Understanding Rochester Finances – Part 1 of many

There are many nuances to city finance that most folks don’t necessarily understand. Let’s be honest there are multiple reasons for this including the fact that many folks are generally not excited about municipal finances. However… I am…

This is somewhat self serving. I often get these questions and having a consistent canned answer will likely make my life easier.

As such I thought I might write a few posts explaining how city financing works. You have probably heard this before. The Federal government can pass issues onto the State, The State can pass issues on to local governments, but local governments have to solve issues. This is true of County, City, and School Boards in Minnesota.

While higher levels of governments often pass along obligations, they tend to not pass along the funding to meet those obligations. Further they often put substantial restrictions in place in terms of a city’s ability to fairly charge for services. They even go so far as to not allow cities to implement policies that could improve public safety and lower expenses.

As much as possible I would like to communicate verifiable facts. Of course, my opinions will also be interspersed. The overall theme in this series is that we have set our self up for substantial property tax increases. There are fundamentally 2 things that would change this. Both are opposed by a substantial portion of the community. We could get more efficient in how we lay out the city (basically think more tax base per acre). We could diversify funding sources if allowed to by the state.

I think this is a good time to share some of this information because we are in an era of new city leadership. The previous administrator did not leave the structural finances of the city in good condition. Every week we seem to learn more about this. The biggest issue with his legacy is that he left more that $1 billion in unfunded liabilities with no plan to fund them. The new leadership of the city is improving our processes, transparency, and willing to take these issues on directly. Between city staff and the elected body I really only see holdover from that bygone era. That is not enough to slow change.

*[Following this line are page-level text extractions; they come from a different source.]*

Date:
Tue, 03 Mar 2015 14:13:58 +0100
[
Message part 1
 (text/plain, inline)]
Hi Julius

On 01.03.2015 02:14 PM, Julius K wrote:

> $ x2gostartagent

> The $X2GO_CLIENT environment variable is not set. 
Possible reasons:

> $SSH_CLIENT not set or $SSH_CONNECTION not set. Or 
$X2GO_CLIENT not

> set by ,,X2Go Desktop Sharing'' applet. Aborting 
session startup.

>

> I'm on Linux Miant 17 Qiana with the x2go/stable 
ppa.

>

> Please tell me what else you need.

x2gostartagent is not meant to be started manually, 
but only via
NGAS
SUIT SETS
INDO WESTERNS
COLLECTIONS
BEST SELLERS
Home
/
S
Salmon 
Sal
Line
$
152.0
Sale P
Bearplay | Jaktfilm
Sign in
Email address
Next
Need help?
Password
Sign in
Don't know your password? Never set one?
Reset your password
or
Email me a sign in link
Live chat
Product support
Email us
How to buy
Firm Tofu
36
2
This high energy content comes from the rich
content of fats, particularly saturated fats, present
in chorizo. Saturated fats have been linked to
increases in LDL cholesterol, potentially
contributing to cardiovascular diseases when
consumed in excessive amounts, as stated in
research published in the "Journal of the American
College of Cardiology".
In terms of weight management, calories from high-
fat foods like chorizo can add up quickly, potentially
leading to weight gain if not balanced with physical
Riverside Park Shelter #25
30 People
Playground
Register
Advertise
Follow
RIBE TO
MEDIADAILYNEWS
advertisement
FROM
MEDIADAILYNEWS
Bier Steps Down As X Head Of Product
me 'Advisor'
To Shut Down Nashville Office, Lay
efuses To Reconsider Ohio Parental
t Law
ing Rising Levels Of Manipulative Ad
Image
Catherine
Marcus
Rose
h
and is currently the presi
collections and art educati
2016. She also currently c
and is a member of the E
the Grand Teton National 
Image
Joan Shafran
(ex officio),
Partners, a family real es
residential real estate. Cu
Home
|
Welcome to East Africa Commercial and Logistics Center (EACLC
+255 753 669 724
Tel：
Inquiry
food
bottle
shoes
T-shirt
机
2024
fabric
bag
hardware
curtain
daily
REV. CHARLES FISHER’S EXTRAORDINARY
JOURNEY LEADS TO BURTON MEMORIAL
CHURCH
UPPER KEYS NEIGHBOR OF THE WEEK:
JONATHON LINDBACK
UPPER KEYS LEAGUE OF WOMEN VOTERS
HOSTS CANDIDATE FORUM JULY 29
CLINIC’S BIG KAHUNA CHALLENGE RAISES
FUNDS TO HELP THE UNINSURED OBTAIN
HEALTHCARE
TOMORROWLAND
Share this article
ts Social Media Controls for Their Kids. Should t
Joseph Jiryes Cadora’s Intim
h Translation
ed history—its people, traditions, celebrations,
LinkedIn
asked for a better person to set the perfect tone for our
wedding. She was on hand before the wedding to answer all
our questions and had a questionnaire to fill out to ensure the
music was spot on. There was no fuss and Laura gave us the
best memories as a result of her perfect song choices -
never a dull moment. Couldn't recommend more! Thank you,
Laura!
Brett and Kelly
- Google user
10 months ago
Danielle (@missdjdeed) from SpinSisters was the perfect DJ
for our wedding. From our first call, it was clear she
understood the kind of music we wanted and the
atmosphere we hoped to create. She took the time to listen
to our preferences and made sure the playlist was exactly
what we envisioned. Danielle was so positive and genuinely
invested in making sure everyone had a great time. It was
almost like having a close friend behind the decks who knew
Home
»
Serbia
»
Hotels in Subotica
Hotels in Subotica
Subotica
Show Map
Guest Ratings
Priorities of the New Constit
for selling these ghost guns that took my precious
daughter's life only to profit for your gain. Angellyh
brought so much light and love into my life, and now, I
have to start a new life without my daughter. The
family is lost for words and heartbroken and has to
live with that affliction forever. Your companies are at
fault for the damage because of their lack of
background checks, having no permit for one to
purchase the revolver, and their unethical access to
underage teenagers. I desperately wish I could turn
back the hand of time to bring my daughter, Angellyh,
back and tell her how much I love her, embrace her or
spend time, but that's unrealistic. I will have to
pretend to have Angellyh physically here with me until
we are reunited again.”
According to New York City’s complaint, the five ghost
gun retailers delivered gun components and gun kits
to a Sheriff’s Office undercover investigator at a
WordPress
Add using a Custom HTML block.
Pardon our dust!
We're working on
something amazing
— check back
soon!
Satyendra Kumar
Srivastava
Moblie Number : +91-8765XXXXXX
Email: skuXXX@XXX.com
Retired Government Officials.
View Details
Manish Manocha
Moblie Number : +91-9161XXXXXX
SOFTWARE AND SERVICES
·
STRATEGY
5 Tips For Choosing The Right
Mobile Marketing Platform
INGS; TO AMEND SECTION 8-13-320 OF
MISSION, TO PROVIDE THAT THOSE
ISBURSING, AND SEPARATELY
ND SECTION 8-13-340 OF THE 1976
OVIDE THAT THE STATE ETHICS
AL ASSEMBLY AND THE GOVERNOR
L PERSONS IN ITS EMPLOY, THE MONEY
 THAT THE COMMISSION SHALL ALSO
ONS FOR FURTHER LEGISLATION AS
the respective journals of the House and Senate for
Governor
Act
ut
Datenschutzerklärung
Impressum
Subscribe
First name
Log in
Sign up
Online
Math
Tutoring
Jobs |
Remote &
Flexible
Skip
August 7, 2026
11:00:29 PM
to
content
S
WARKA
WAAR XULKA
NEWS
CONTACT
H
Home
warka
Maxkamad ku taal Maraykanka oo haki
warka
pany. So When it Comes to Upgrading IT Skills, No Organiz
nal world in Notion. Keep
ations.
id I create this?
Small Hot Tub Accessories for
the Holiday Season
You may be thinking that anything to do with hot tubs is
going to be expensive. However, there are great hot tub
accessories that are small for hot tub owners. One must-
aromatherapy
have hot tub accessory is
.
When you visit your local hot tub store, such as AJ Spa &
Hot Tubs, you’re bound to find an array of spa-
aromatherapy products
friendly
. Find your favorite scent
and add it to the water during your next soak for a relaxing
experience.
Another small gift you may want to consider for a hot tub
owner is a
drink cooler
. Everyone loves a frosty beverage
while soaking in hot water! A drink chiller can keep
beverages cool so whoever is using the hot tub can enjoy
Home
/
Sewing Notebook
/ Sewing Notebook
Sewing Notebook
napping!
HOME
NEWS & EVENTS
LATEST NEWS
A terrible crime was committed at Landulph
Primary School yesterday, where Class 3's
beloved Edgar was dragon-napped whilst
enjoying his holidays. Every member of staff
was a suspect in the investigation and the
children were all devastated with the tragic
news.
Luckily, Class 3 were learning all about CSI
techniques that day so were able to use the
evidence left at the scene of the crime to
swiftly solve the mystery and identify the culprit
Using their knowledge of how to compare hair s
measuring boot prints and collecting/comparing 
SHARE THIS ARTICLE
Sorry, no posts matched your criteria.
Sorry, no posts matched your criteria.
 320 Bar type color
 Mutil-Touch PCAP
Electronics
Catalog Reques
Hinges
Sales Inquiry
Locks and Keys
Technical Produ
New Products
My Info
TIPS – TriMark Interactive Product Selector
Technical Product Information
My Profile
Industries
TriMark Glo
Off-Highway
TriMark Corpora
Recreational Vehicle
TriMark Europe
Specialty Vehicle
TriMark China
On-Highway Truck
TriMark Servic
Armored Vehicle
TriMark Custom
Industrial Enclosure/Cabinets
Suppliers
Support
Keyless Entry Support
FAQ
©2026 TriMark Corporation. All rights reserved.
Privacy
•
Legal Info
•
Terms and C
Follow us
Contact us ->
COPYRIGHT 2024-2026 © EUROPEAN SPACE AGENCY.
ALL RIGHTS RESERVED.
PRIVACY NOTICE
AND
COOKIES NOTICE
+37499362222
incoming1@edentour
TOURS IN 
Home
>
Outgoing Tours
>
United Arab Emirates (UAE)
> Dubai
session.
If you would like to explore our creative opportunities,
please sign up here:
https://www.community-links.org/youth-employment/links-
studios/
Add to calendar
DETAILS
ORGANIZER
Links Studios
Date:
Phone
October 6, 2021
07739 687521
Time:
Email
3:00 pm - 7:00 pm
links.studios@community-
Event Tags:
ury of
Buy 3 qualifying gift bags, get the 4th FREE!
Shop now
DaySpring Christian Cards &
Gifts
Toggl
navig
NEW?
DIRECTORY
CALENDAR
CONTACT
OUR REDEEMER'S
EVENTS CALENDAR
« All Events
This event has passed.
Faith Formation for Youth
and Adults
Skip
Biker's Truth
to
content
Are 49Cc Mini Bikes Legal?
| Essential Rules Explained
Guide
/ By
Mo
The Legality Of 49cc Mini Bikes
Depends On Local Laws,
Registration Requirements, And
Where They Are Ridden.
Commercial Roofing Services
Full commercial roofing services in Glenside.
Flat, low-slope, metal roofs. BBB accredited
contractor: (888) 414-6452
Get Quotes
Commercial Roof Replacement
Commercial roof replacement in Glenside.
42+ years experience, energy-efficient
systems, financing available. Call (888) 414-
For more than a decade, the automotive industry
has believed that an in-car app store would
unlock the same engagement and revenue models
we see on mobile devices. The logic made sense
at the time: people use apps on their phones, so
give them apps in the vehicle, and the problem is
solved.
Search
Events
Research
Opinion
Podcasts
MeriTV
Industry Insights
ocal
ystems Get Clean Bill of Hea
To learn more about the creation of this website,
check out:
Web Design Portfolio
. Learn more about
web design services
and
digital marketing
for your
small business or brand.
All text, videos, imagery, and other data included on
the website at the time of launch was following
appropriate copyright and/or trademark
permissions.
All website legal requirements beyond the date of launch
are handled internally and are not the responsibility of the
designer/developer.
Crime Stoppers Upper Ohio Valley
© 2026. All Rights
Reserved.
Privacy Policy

Here are some of the topics I plan to cover in this series in 2019. I am also encouraging you to give me additional questions and topics that you would like to see addressed.

  • What are our long term trends?
  • How do property taxes work?
  • What is Local Government Aid (LGA)?
  • What funding sources does Rochester have access to?
  • Who doesn’t pay property taxes?
  • What is a Street Utility Districts?
  • How sensationalized media coverage skews the discussion
  • General government vs. Utilities
  • Taxes vs. Fees
  • What drives property tax increases?
  • TIF WTF?
  • How does Rochester do budgeting?
  • Consultants vs. Staff
  • What does a AAA rating really mean?


  1. Thank you, Michael, for attempting to help citizens better understand our local finances. I hope the result is more informed and serious conversation in every venue!

  2. Glad to see your blaming the departed administrator and staff, the council and mayor were on board for the decisions that have been made that you are critical of!
    This fits nicely with my position that the city needs to have finances and policy in the hands of the mayor proposing and the council deciding, untilthat happens decisions will continue to be made by non elected administrators!
    You still seem to be waiting for the new administrator to find the answers?

    1. I would feel guilty about this is I had not been a critic when they were here. However this is what I said then as well. I like the idea of a strong Mayor, but just having a council that keeps a qualified administrator is a great start. I am supportive to the current Mayor and Administration.